» Prompt
Please restate the data word for word, leaving out no line.

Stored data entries

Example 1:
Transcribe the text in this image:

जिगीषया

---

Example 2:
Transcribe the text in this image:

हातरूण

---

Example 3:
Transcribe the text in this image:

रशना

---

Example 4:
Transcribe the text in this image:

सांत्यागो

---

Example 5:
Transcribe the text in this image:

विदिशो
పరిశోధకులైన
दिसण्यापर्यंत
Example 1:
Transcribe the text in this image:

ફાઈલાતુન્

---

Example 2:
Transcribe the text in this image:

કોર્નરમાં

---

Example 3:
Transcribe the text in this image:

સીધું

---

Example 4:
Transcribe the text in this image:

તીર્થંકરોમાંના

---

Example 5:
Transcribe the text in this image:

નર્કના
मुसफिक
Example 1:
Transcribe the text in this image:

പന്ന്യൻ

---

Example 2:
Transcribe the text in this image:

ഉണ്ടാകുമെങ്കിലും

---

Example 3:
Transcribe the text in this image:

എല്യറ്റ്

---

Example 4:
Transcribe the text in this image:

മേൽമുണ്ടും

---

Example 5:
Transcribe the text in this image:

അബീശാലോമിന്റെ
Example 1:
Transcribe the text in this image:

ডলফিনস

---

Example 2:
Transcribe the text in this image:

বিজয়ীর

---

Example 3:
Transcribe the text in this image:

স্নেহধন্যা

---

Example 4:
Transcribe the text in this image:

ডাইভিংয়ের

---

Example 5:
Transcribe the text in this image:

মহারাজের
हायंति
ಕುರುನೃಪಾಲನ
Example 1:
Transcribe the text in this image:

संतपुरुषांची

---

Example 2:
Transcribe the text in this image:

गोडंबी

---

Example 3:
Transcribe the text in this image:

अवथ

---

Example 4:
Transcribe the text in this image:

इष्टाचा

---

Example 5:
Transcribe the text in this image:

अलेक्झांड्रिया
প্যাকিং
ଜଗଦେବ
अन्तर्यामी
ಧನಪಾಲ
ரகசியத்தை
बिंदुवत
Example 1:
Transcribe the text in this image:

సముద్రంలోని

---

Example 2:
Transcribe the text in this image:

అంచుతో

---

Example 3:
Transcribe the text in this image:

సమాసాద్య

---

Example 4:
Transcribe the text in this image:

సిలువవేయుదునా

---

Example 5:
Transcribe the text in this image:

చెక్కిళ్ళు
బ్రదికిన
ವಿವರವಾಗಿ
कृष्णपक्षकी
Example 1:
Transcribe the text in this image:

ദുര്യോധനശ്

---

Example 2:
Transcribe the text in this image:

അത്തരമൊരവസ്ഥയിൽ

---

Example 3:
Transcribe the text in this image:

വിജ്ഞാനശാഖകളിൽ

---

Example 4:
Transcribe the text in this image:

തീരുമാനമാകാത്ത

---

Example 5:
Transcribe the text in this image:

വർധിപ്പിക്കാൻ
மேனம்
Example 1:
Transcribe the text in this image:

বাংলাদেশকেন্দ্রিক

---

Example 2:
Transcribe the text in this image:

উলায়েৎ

» Output
Example 1:
Transcribe the text in this image:

जिगीषया

---

Example 2:
Transcribe the text in this image:

हातरूण

---

Example 3:
Transcribe the text in this image:

रशना

---

Example 4:
Transcribe the text in this image:

सांत्यागो

---

Example 5:
Transcribe the text in this image:

विदिशो
పరిశోధకులైన
दिसण्यापर्यंत
Example 1:
Transcribe the text in this image:

ફાઈલાતુન્

---

Example 2:
Transcribe the text in this image:

કોર્નરમાં

---

Example 3:
Transcribe the text in this image:

સીધું

---

Example 4:
Transcribe the text in this image:

તીર્થંકરોમાંના

---

Example 5:
Transcribe the text in this image:

નર્કના
मुसफिक
Example 1:
Transcribe the text in this image:

പന്ന്യൻ

---

Example 2:
Transcribe the text in this image:

ഉണ്ടാകുമെങ്കിലും

---

Example 3:
Transcribe the text in this image:

എല്യറ്റ്

---

Example 4:
Transcribe the text in this image:

മേൽമുണ്ടും

---

Example 5:
Transcribe the text in this image:

അബീശാലോമിന്റെ
Example 1:
Transcribe the text in this image:

ডলফিনস

---

Example 2:
Transcribe the text in this image:

বিজয়ীর

---

Example 3:
Transcribe the text in this image:

স্নেহধন্যা

---

Example 4:
Transcribe the text in this image:

ডাইভিংয়ের

---

Example 5:
Transcribe the text in this image:

মহারাজের
हायंति
ಕುರುನೃಪಾಲನ
Example 1:
Transcribe the text in this image:

संतपुरुषांची

---

Example 2:
Transcribe the text in this image:

गोडंबी

---

Example 3:
Transcribe the text in this image:

अवथ

---

Example 4:
Transcribe the text in this image:

इष्टाचा

---

Example 5:
Transcribe the text in this image:

अलेक्झांड्रिया
প্যাকিং
ଜଗଦେବ
अन्तर्यामी
ಧನಪಾಲ
ரகசியத்தை
बिंदुवत
Example 1:
Transcribe the text in this image:

సముద్రంలోని

---

Example 2:
Transcribe the text in this image:

అంచుతో

---

Example 3:
Transcribe the text in this image:

సమాసాద్య

---

Example 4:
Transcribe the text in this image:

సిలువవేయుదునా

---

Example 5:
Transcribe the text in this image:

చెక్కిళ్ళు
బ్రదికిన
ವಿವರವಾಗಿ
कृष्णपक्षकी
Example 1:
Transcribe the text in this image:

ദുര്യോധനശ്

---

Example 2:
Transcribe the text in this image:

അത്തരമൊരവസ്ഥയിൽ

---

Example 3:
Transcribe the text in this image:

വിജ്ഞാനശാഖകളിൽ

---

Example 4:
Transcribe the text in this image:

തീരുമാനമാകാത്ത

---

Example 5:
Transcribe the text in this image:

വർധിപ്പിക്കാൻ
மேனம்
Example 1:
Transcribe the text in this image:

বাংলাদেশকেন্দ্রিক

---

Example 2:
Transcribe the text in this image:

উলায়েৎ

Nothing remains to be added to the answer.